## Excerpted passage:
# Understanding binary Goppa decoding
This notebook follows the short [introduction to binary Goppa decoding](https://eprint.iacr.org/2022/473.pdf) written by DJB.

# Preliminaries

## The Bernoulli rule
Let $K$ be some field, and let $K[x]$ denote the ring of polynomial with coefficients in the field $K$. Let $f, g \in K[x]$ be two polynomials. The Bernoulli rule is concerned with evaluating the rational function $f/g$ at some point $\alpha$ where $f(\alpha) = g(\alpha) = 0$:

> (**The Bernoulli rule**) If $\alpha \in K$ is such that $f(\alpha) = g(\alpha) = 0$ and $g^\prime(\alpha) \neq 0$, then $(f/g)(\alpha) = \frac{f^\prime(\alpha)}{g^\prime(\alpha)}$, where $f^\prime$ is the derivative of $f$

This is also commonly referred to as the L'Hôpital's rule, although [the origin of this rule traces back to Johann Bernoulli](https://en.wikipedia.org/wiki/L%27H%C3%B4pital%27s_rule).

Stored entries
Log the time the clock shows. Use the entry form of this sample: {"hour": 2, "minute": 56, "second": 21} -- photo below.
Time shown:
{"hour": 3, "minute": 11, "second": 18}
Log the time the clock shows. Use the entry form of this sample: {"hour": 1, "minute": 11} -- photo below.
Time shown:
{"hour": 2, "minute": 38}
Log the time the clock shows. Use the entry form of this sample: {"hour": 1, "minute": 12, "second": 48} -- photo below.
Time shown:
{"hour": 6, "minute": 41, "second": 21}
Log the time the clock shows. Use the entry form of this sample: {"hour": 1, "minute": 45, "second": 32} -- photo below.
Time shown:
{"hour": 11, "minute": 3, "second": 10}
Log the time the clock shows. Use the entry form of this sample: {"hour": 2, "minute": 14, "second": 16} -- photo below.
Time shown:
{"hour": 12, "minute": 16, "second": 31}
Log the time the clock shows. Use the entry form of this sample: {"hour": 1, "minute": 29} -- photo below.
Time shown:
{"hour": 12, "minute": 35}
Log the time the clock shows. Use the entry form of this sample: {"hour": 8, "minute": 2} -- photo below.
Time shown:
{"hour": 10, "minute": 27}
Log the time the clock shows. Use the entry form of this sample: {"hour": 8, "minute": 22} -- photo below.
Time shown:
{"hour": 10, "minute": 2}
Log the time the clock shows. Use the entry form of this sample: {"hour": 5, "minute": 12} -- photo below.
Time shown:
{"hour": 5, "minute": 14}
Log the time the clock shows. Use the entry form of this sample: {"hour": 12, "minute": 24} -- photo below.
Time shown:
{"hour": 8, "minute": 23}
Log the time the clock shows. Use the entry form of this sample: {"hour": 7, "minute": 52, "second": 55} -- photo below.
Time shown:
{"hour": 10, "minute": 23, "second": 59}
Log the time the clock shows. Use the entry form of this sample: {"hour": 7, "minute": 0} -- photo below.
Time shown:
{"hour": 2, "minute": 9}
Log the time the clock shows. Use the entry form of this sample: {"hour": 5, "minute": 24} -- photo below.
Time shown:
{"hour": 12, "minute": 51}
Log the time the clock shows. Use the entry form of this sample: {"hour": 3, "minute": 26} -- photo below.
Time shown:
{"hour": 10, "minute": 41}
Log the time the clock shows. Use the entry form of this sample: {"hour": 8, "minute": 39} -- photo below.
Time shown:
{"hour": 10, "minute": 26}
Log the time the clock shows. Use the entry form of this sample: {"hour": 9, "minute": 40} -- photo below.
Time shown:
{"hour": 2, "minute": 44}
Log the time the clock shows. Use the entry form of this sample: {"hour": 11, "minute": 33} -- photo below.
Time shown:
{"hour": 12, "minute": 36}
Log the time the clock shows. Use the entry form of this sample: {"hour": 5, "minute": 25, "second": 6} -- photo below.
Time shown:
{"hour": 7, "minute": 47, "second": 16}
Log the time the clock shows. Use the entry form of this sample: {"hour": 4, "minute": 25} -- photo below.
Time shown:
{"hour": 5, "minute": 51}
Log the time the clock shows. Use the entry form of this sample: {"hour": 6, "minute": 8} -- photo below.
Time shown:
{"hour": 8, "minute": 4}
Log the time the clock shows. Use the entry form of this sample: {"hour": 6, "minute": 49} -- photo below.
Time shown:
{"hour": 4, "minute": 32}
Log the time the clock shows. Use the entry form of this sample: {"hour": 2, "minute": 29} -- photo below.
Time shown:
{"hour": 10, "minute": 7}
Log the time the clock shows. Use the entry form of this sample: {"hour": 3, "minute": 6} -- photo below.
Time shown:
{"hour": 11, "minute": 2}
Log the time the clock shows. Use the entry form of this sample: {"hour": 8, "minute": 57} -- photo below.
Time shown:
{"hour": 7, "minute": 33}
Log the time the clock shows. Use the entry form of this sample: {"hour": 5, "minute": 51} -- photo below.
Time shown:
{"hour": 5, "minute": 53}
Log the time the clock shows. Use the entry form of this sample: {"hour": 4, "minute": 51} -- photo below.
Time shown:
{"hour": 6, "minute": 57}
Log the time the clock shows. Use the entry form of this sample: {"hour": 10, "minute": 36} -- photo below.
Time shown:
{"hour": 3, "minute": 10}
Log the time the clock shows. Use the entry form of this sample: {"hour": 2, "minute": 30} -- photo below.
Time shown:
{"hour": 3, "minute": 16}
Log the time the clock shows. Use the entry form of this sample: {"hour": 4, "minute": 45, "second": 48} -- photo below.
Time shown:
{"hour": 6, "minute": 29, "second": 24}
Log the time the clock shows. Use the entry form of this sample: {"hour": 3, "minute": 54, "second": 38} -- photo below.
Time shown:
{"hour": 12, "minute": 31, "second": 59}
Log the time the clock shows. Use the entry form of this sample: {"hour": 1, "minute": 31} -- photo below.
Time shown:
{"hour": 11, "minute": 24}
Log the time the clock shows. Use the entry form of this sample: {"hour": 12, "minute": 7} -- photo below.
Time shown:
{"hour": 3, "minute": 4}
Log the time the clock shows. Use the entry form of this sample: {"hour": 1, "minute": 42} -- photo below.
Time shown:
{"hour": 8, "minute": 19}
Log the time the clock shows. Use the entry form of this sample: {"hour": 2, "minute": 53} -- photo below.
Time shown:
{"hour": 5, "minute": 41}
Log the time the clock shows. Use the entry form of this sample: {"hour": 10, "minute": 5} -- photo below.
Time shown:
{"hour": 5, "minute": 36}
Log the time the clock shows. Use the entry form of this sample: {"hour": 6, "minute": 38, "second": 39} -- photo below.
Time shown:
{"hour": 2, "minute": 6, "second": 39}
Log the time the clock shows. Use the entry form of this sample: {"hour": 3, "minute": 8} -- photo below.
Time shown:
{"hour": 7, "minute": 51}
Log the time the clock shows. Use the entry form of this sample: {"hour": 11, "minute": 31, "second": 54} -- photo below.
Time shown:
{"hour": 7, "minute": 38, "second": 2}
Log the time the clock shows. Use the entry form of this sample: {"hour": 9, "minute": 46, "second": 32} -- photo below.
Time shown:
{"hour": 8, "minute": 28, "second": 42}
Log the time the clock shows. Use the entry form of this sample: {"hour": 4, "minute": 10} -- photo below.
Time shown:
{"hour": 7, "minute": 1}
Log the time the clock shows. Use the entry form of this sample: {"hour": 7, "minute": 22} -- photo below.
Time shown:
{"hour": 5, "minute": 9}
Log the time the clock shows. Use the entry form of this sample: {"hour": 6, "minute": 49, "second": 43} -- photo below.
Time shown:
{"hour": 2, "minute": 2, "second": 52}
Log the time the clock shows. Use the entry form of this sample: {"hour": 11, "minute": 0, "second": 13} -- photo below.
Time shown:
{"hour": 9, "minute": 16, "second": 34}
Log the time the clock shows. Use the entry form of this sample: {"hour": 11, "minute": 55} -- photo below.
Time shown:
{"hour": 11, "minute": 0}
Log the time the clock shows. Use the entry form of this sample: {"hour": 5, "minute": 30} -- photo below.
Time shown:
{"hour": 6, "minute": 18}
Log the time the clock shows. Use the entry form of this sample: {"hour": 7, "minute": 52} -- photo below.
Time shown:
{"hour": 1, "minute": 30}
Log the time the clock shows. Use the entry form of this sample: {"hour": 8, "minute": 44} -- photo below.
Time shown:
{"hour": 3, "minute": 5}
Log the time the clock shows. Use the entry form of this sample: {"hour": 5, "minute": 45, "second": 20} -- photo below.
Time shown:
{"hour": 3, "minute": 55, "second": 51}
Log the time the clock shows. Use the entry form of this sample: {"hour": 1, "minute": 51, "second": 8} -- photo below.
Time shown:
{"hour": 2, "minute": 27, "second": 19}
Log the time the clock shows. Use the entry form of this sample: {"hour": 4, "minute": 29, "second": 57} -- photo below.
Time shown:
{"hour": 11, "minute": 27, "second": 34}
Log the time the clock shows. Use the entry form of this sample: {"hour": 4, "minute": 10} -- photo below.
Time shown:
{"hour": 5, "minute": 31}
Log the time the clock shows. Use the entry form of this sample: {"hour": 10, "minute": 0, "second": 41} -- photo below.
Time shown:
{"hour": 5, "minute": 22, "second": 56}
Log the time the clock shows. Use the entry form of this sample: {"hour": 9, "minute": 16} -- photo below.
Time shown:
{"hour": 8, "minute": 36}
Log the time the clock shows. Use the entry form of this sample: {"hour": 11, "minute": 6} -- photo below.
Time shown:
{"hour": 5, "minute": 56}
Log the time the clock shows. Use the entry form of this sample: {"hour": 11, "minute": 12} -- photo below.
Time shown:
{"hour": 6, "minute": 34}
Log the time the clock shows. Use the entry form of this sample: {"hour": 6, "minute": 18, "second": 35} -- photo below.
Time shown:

## Goal of the exercise:
Reproduce the Goppa decoding notes in full, word for word. Rely only on the Goppa decoding notes.

## Output of the task:
# Understanding binary Goppa decoding
This notebook follows the short [introduction to binary Goppa decoding](https://eprint.iacr.org/2022/473.pdf) written by DJB.

# Preliminaries

## The Bernoulli rule
Let $K$ be some field, and let $K[x]$ denote the ring of polynomial with coefficients in the field $K$. Let $f, g \in K[x]$ be two polynomials. The Bernoulli rule is concerned with evaluating the rational function $f/g$ at some point $\alpha$ where $f(\alpha) = g(\alpha) = 0$:

> (**The Bernoulli rule**) If $\alpha \in K$ is such that $f(\alpha) = g(\alpha) = 0$ and $g^\prime(\alpha) \neq 0$, then $(f/g)(\alpha) = \frac{f^\prime(\alpha)}{g^\prime(\alpha)}$, where $f^\prime$ is the derivative of $f$

This is also commonly referred to as the L'Hôpital's rule, although [the origin of this rule traces back to Johann Bernoulli](https://en.wikipedia.org/wiki/L%27H%C3%B4pital%27s_rule).